Kontrollen durch Berufsgenossenschaften und Behörden
In unserer Praxis begleiten wir Kunden bei BG-Prüfungen. Die Berufsgenossenschaften kontrollieren systematisch. Sie kündigen Besuche oft nicht an. Winterbaustellen stehen verstärkt im Fokus. Wir sehen: Die Prüfer haben klare Checklisten. UV-Schutz steht immer drauf. Sie kontrollieren mehrere Punkte. Sind Schutzbrillen vorhanden? Tragen Mitarbeiter sie? Sind die Brillen zertifiziert? Liegt eine Gefährdungsbeurteilung vor? Gibt es Unterweisungsnachweise? Unsere Erfahrung zeigt: Bei Mängeln folgen sofortige Maßnahmen. Typischerweise erhalten Sie eine Fristsetzung. Meist zwei bis vier Wochen. Sie müssen Mängel abstellen. Danach erfolgt eine Nachkontrolle. Bei schweren Verstößen drohen Stilllegungen. Wir haben Baustellen gesehen, die sofort geschlossen wurden. Das kostet enorm viel Geld. Die Gewerbeaufsicht kann ebenfalls prüfen. Sie hat ähnliche Befugnisse. Nach hunderten von Projekten wissen wir: Proaktive Vorbereitung zahlt sich aus. Führen Sie interne Audits durch. Prüfen Sie regelmäßig Ihre Dokumentation. Kontrollieren Sie, ob Mitarbeiter Schutzbrillen tragen. Wir empfehlen: Benennen Sie einen Sicherheitsbeauftragten. Er sollte Winter-Expositionen besonders im Blick haben. Wenn Sie gut vorbereitet sind, verlaufen Kontrollen problemlos.

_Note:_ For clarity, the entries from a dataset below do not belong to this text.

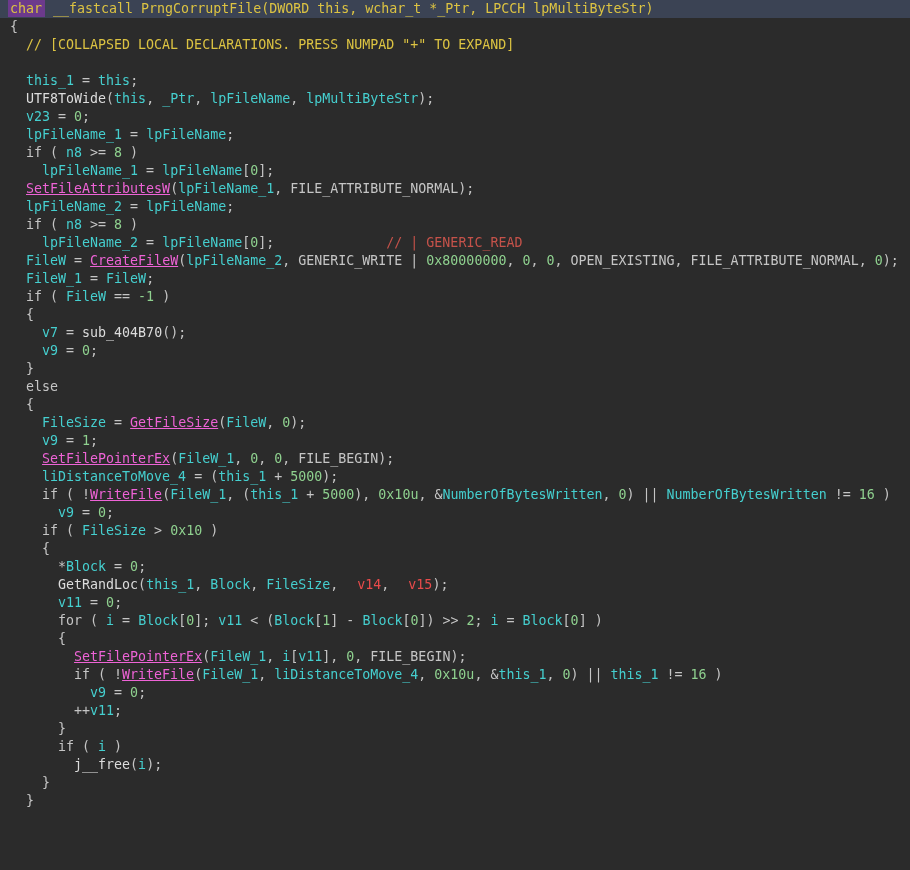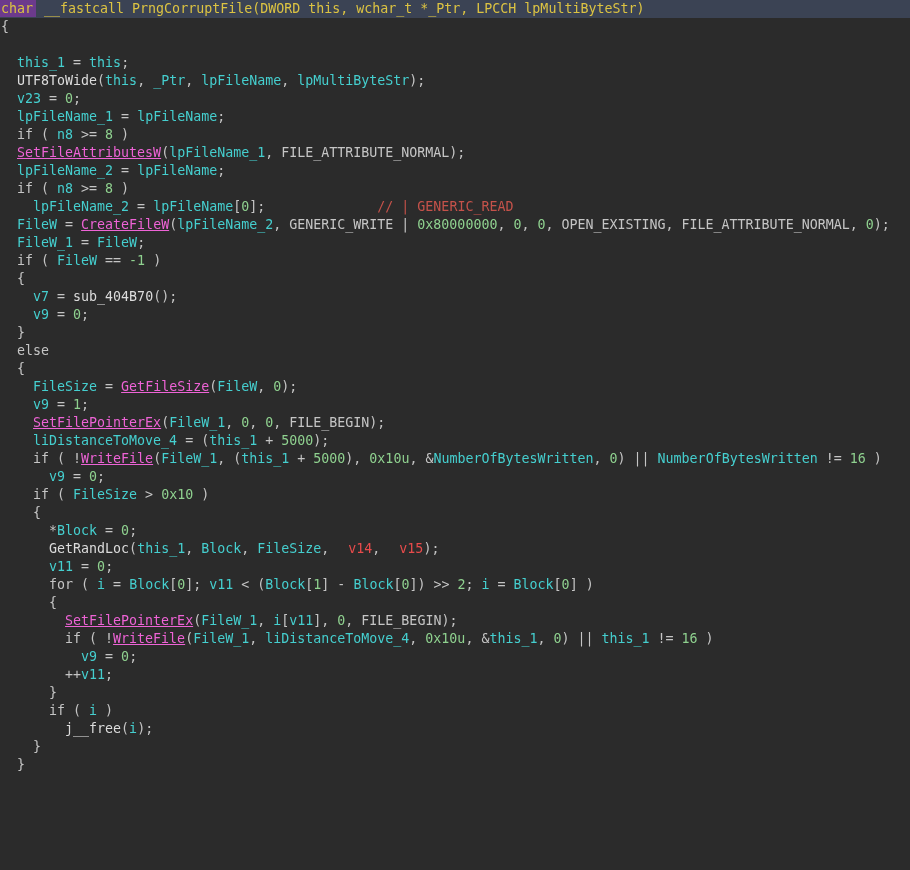--- a/index.html
+++ b/index.html
@@ -10,44 +10,46 @@
   html,body{margin:0;padding:0;}
   body{
     width:910px;height:870px;overflow:hidden;
     background:var(--bg);
   }
   #pseudocode{
     font-family:"DejaVu Sans Mono","Liberation Mono",monospace;
     font-size:13.3px;line-height:18px;
     width:910px;height:870px;overflow:hidden;
   }
-  .line{height:18px;white-space:pre;padding-left:1px;}
+  .line{height:18px;white-space:pre;padding-left:10px;}
   .current-line{background:var(--hlbg);}
   .tok-d{color:var(--c-d);}
   .tok-v{color:var(--c-v);}
   .tok-n{color:var(--c-n);}
   .tok-a{color:var(--c-a);text-decoration:underline;}
   .tok-f{color:var(--c-f);}
   .tok-r{color:var(--c-r);margin-left:11px;}
   .tok-c{color:var(--c-c);}
   .tok-y{color:var(--c-y);}
   .tok-w{color:var(--c-y);background:var(--whl);margin-left:-2px;padding:1px 3px 1px 2px;}
 </style>
 </head>
 <body>
 
 <div id="pseudocode">
     <div class="line current-line"><span class="tok-w">char</span><span class="tok-y"> __fastcall PrngCorruptFile(DWORD this, wchar_t *_Ptr, LPCCH lpMultiByteStr)</span></div>
     <div class="line"><span class="tok-d">{</span></div>
+    <div class="line"><span class="tok-y">  // [COLLAPSED LOCAL DECLARATIONS. PRESS NUMPAD "+" TO EXPAND]</span></div>
     <div class="line"></div>
     <div class="line"><span class="tok-d">  </span><span class="tok-v">this_1</span><span class="tok-d"> = </span><span class="tok-v">this</span><span class="tok-d">;</span></div>
     <div class="line"><span class="tok-d">  </span><span class="tok-f">UTF8ToWide</span><span class="tok-d">(</span><span class="tok-v">this</span><span class="tok-d">, </span><span class="tok-v">_Ptr</span><span class="tok-d">, </span><span class="tok-v">lpFileName</span><span class="tok-d">, </span><span class="tok-v">lpMultiByteStr</span><span class="tok-d">);</span></div>
     <div class="line"><span class="tok-d">  </span><span class="tok-v">v23</span><span class="tok-d"> = </span><span class="tok-n">0</span><span class="tok-d">;</span></div>
     <div class="line"><span class="tok-d">  </span><span class="tok-v">lpFileName_1</span><span class="tok-d"> = </span><span class="tok-v">lpFileName</span><span class="tok-d">;</span></div>
     <div class="line"><span class="tok-d">  if ( </span><span class="tok-v">n8</span><span class="tok-d"> &gt;= </span><span class="tok-n">8</span><span class="tok-d"> )</span></div>
+    <div class="line"><span class="tok-d">    </span><span class="tok-v">lpFileName_1</span><span class="tok-d"> = </span><span class="tok-v">lpFileName</span><span class="tok-d">[</span><span class="tok-n">0</span><span class="tok-d">];</span></div>
     <div class="line"><span class="tok-d">  </span><span class="tok-a">SetFileAttributesW</span><span class="tok-d">(</span><span class="tok-v">lpFileName_1</span><span class="tok-d">, FILE_ATTRIBUTE_NORMAL);</span></div>
     <div class="line"><span class="tok-d">  </span><span class="tok-v">lpFileName_2</span><span class="tok-d"> = </span><span class="tok-v">lpFileName</span><span class="tok-d">;</span></div>
     <div class="line"><span class="tok-d">  if ( </span><span class="tok-v">n8</span><span class="tok-d"> &gt;= </span><span class="tok-n">8</span><span class="tok-d"> )</span></div>
     <div class="line"><span class="tok-d">    </span><span class="tok-v">lpFileName_2</span><span class="tok-d"> = </span><span class="tok-v">lpFileName</span><span class="tok-d">[</span><span class="tok-n">0</span><span class="tok-d">];</span><span class="tok-d">              </span><span class="tok-c">// | GENERIC_READ</span></div>
     <div class="line"><span class="tok-d">  </span><span class="tok-v">FileW</span><span class="tok-d"> = </span><span class="tok-a">CreateFileW</span><span class="tok-d">(</span><span class="tok-v">lpFileName_2</span><span class="tok-d">, GENERIC_WRITE | </span><span class="tok-n">0x80000000</span><span class="tok-d">, </span><span class="tok-n">0</span><span class="tok-d">, </span><span class="tok-n">0</span><span class="tok-d">, OPEN_EXISTING, FILE_ATTRIBUTE_NORMAL, </span><span class="tok-n">0</span><span class="tok-d">);</span></div>
     <div class="line"><span class="tok-d">  </span><span class="tok-v">FileW_1</span><span class="tok-d"> = </span><span class="tok-v">FileW</span><span class="tok-d">;</span></div>
     <div class="line"><span class="tok-d">  if ( </span><span class="tok-v">FileW</span><span class="tok-d"> == </span><span class="tok-n">-1</span><span class="tok-d"> )</span></div>
     <div class="line"><span class="tok-d">  {</span></div>
     <div class="line"><span class="tok-d">    </span><span class="tok-v">v7</span><span class="tok-d"> = </span><span class="tok-f">sub_404B70</span><span class="tok-d">();</span></div>
     <div class="line"><span class="tok-d">    </span><span class="tok-v">v9</span><span class="tok-d"> = </span><span class="tok-n">0</span><span class="tok-d">;</span></div>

Sie zeigen Ihre Unterlagen. Die Prüfer sehen: Hier wird Arbeitsschutz ernst genommen.
Unsere Erfahrung aus Walluf zeigt täglich: UV-Schutz im Winter ist keine Option. Er ist rechtliche Pflicht. Wir sehen die Konsequenzen bei Kunden, die zu spät reagieren. Die Gesetze sind klar. Die Normen sind eindeutig. Ihre Verantwortung als Arbeitgeber ist umfassend. Gefährdungsbeurteilungen müssen Winter-Exposition berücksichtigen. Schutzbrillen brauchen Zertifizierungen nach EN 166 und EN 172. Unterweisungen sind Pflicht und müssen dokumentiert sein. Wir bieten Ihnen zertifizierte UV-Schutzkleidung und fachkundige Beratung. Lassen Sie uns gemeinsam Ihre Compliance sicherstellen. Kontaktieren Sie uns für eine rechtssichere Ausstattung Ihrer Mitarbeiter. Schützen Sie Ihre Beschäftigten und minimieren Sie Haftungsrisiken konsequent.
Was wir in der Praxis immer wieder beobachten: Viele Arbeitgeber wissen nicht, dass die UV-Schutzpflicht auch im Winter greift – besonders in Höhenlagen ab 1500 Metern verdoppelt sich die UV-Belastung durch Schnee-Reflexion, und das Arbeitsschutzgesetz macht hier keine Ausnahme für die kalte Jahreszeit.